SaveHudsonNH Independent Peer Review (Transportation Engineering Planning and Policy LLC) Comments
The proposed road modifications:
Will create a more expansive travel-way:
Three through lanes per direction on select segments
Eight lanes total on the south leg of the Walmart Boulevard intersection
Nine lanes total on the north leg of the Walmart Boulevard intersection
Eight lanes total between on the south leg of the Sagamore Bridge Road intersection
Up to nine lanes on the south leg of the Flagstone Drive/Wason Road intersection
A triple left-turn lane on the northbound approach to the Sagamore Bridge Road intersection
Will result in more complex driving experiences (Many more lanes and signage)

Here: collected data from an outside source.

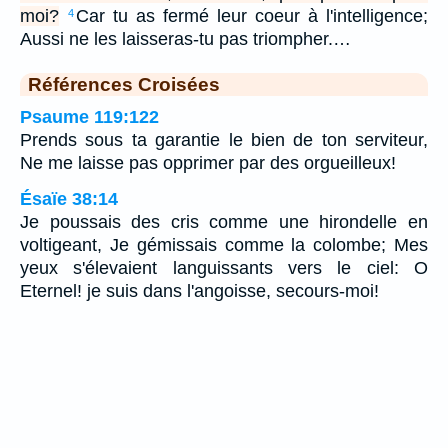
moi?
Car tu as fermé leur coeur à l'intelligence;
4
Aussi ne les laisseras-tu pas triompher.…
Références Croisées
Psaume 119:122
Prends sous ta garantie le bien de ton serviteur,
Ne me laisse pas opprimer par des orgueilleux!
Ésaïe 38:14
Je poussais des cris comme une hirondelle en
voltigeant, Je gémissais comme la colombe; Mes
yeux s'élevaient languissants vers le ciel: O
Eternel! je suis dans l'angoisse, secours-moi!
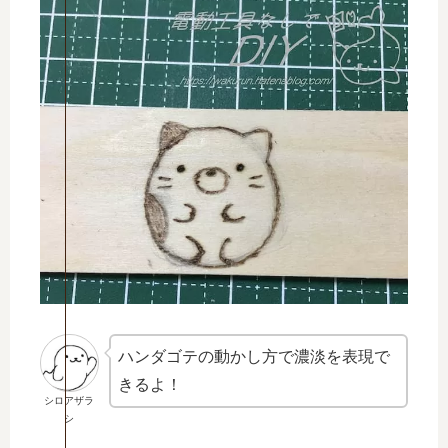
ハンダゴテの動かし方で濃淡を表現で
きるよ！
シロアザラ
シ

Will not have overall benefit for bicycles or pedestrians
Increasing the number of lanes at signalized intersections may reduce efficiency by undesirably:
Increasing lost time due to signal-phase changes
Increasing the number of signal phases
Increasing pedestrian crossing times
Reducing lane utilization, particularly for triple left-turn lanes
SaveHudsonNH Member Opinions
Overall character of South Hudson will be impacted (massive roadway, increased signage, lighting, accidents, road rage, etc)
·Significant traffic volume increase = more complex driving experiences = roadways won’t be used as efficiently as predicted.
Estimates do not account for ecommerce growth; the proposed facilities have the capacity for 10x (or more) than currently stated.
Building C could potentially be installed as a last mile facility, significantly increasing truck traffic.
A rosy picture is being painted to get approval. Once in place, operating and generating town revenue, changes can be incrementally introduced that may not get the same level of scrutiny as if it was part of the original plan.
There will be unassessed consequences of the traffic expansion. I.e. increased traffic volume on surrounding roadways both in Hudson and in surrounding towns.
The proposed roadway improvements just move the bottle necks further away from the key intersections discussed.